I had already been initiated into the Sir Thomas White Lodge, and Tony duly followed, eventually rising to be Master. His masonic interest did not end there. He went on to join the Tommy White Chapter, eventually bossing that as well, the Public Schools Installed Master’s Lodge, Ruislip Chapter and later Wigton St. John’s Lodge. He achieved high rank in all the masonic disciplines.

His retirement was, sadly, marked by a very serious decline in his health, both physical and mental, and indeed his last years were an enormous burden, not only to himself, but also to his devoted wife and family.

He died peacefully in his sleep on 16th November with Margaret, Phil and Jim by his bedside. His funeral was held on 29th November on a glorious sunny day at Carlisle Crematorium, attended amongst many others, by OMTs Tony Wright, Richard Burt, Tommy Willcox, Dick Clack, Jeremy Gaskell – resplendent in OMT blazer - and myself, and many members of the North Harrow mafia.
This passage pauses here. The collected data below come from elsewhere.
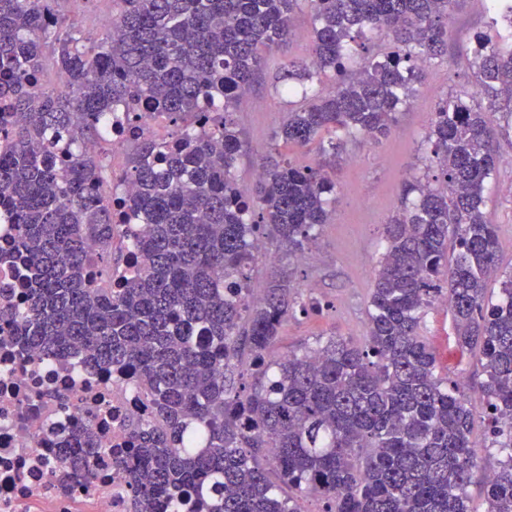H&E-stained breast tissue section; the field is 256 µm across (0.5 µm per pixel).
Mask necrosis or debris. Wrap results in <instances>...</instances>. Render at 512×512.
<instances>
[{
    "instance_id": "4bbe7bcc",
    "label": "necrosis or debris",
    "mask_w": 512,
    "mask_h": 512,
    "mask_svg": "<svg viewBox=\"0 0 512 512\" xmlns=\"http://www.w3.org/2000/svg\"><path fill=\"white\" fill-rule=\"evenodd\" d=\"M13 332L0 317V512H134L115 459L129 446V423L150 416L148 393L116 370L37 358L10 341ZM86 422L100 448L85 488L65 466L60 440Z\"/></svg>"
}]
</instances>
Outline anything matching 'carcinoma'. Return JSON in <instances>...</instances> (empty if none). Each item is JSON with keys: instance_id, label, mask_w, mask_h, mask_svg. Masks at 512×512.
I'll return each mask as SVG.
<instances>
[{"instance_id": "carcinoma-1", "label": "carcinoma", "mask_w": 512, "mask_h": 512, "mask_svg": "<svg viewBox=\"0 0 512 512\" xmlns=\"http://www.w3.org/2000/svg\"><path fill=\"white\" fill-rule=\"evenodd\" d=\"M50 2L0 0V207L27 256L18 327L37 357L120 368L150 394L156 421L134 425L120 458L135 512H305L310 497L319 512H471L477 410L438 375L421 334L444 300L458 346L479 351L483 448L502 456L484 480L487 512H512V269L500 267L484 200L500 164L495 115L512 131V0H489L473 80L434 109L424 170L384 225L364 343L330 336L277 360L267 354L282 323L309 307L286 272L250 300L260 237L301 253L328 223L348 145L391 134L426 64L448 54L455 0H112L98 40L72 14L49 16ZM305 9L311 57L288 60L275 84L301 104L245 197L233 114L262 73L261 51L287 42ZM386 38L391 50L374 51ZM48 51L66 81L57 93L42 84ZM144 99L175 137L135 136ZM109 112L127 114L136 145L125 172L136 191L110 205L95 188L111 147L82 152ZM315 139L312 165L278 151ZM123 224L138 225L136 270L100 288L87 267L112 264ZM68 442L71 468L91 482V429Z\"/></svg>"}]
</instances>
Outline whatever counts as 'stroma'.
<instances>
[{"instance_id": "35a3bbf8", "label": "stroma", "mask_w": 512, "mask_h": 512, "mask_svg": "<svg viewBox=\"0 0 512 512\" xmlns=\"http://www.w3.org/2000/svg\"><path fill=\"white\" fill-rule=\"evenodd\" d=\"M487 0H458L449 28L452 38L443 62L427 67L425 79L411 104L398 115L393 134L380 142L350 145V160L338 173L339 193L328 224L315 232L308 248L309 260L288 255L274 240L263 242V251L252 273L253 287L278 268L294 273L304 301L319 308L288 319L268 353L277 359L289 350L313 343L319 336H344L363 343L368 330V302L373 270L380 257L384 224L395 214L403 183L418 173L428 152L425 135L436 104L458 81L466 80L469 47L473 35L487 21ZM312 17L303 12L293 20L290 42L264 55L261 77L251 88V103L234 114L241 140L237 160V188L253 193L257 175L272 146V137L288 119V108L276 95L273 79L291 58L311 53ZM499 171L488 186L486 213L496 224L499 262L512 268V135L498 139ZM424 334L438 359L440 372L458 381L473 405H481L484 379L478 353L459 355L454 348L453 325L446 306L438 304L425 319Z\"/></svg>"}]
</instances>
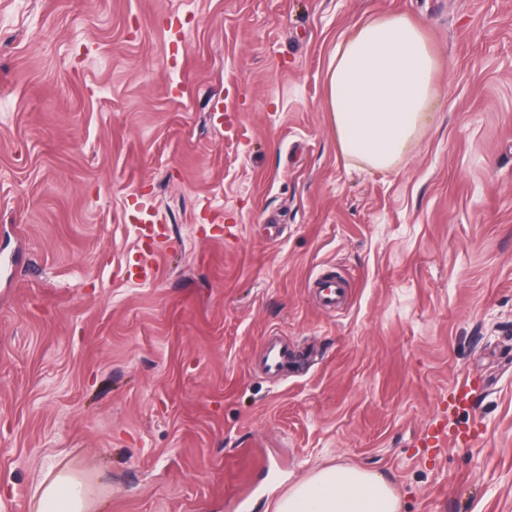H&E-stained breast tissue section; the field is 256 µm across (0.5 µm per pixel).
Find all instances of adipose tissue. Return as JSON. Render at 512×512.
Listing matches in <instances>:
<instances>
[{"mask_svg":"<svg viewBox=\"0 0 512 512\" xmlns=\"http://www.w3.org/2000/svg\"><path fill=\"white\" fill-rule=\"evenodd\" d=\"M438 59L422 29L396 13L341 40L326 73L325 106L339 150L371 167L391 168L425 126L438 95ZM102 487L70 467L53 468L33 487L30 512H99ZM274 512H400L388 480L336 465L297 483Z\"/></svg>","mask_w":512,"mask_h":512,"instance_id":"1","label":"adipose tissue"}]
</instances>
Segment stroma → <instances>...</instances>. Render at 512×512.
<instances>
[{
  "label": "stroma",
  "mask_w": 512,
  "mask_h": 512,
  "mask_svg": "<svg viewBox=\"0 0 512 512\" xmlns=\"http://www.w3.org/2000/svg\"><path fill=\"white\" fill-rule=\"evenodd\" d=\"M394 12L439 99L379 170L340 154L325 76ZM5 259L0 512L68 464L102 512H271L337 464L401 512H512V0H0ZM464 379L477 440L425 447ZM261 361L266 372L278 373L288 362V356L276 342L270 340L266 344Z\"/></svg>",
  "instance_id": "obj_1"
}]
</instances>
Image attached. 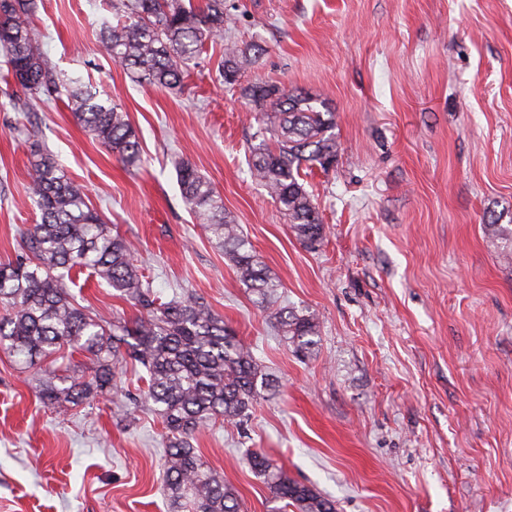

The final words are taken more or less verbatim, and with my grateful thanks, from a quite brilliant and moving Eulogy delivered during the service by son Phil on behalf of Tony’s family.

“Dad had a larger than life personality and frame and was a source of comfort, presence, authority, and as far as Wenzels the Bakers in North Harrow were concerned, a regular source of income. I always felt Dad guided us by example more than with words. However, as a young man I do recall occasions when he felt words were a more appropriate form of guidance, usually when I had the misguided notion that I knew best. With his legal background, we were guided through our youth by the mantra of “I do not want to be defending you in court”. Something which both Jim and I fortunately avoided. Dad steadfastly protected our family through tough times, never willingly bowing to outside pressure to influence his direction and our families’ growth, and he was always there for us when we needed him, whether with a fatherly look, a few well-chosen words, a funny action or a generous act that guided us on our way.”

I will miss his hearty laugh, his bushy eyebrows – which he steadfastly refused to have trimmed - and will never forget him. He was one-in-a-million, a wonderful playmate, bon viveur, expert on cream buns, companion and partner, a constant source of laughter and merriment. Farewell old friend!